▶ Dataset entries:
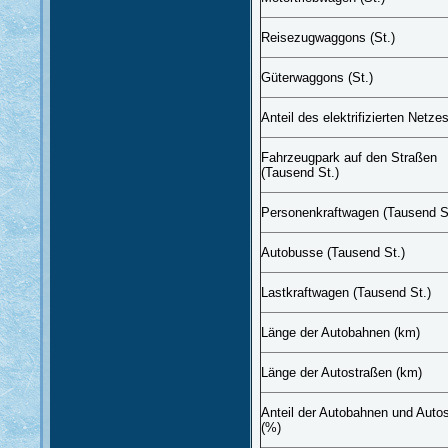
Reisezugwaggons (St.)
Güterwaggons (St.)
Anteil des elektrifizierten Netze
Fahrzeugpark auf den Straßen
(Tausend St.)
Personenkraftwagen (Tausend S
Autobusse (Tausend St.)
Lastkraftwagen (Tausend St.)
Länge der Autobahnen (km)
Länge der Autostraßen (km)
Anteil der Autobahnen und Auto
(%)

▶ What you need to do:
If a line in the records contains the word "Autobahnen", copy it out.

▶ Solution:
Länge der Autobahnen (km)
Anteil der Autobahnen und Auto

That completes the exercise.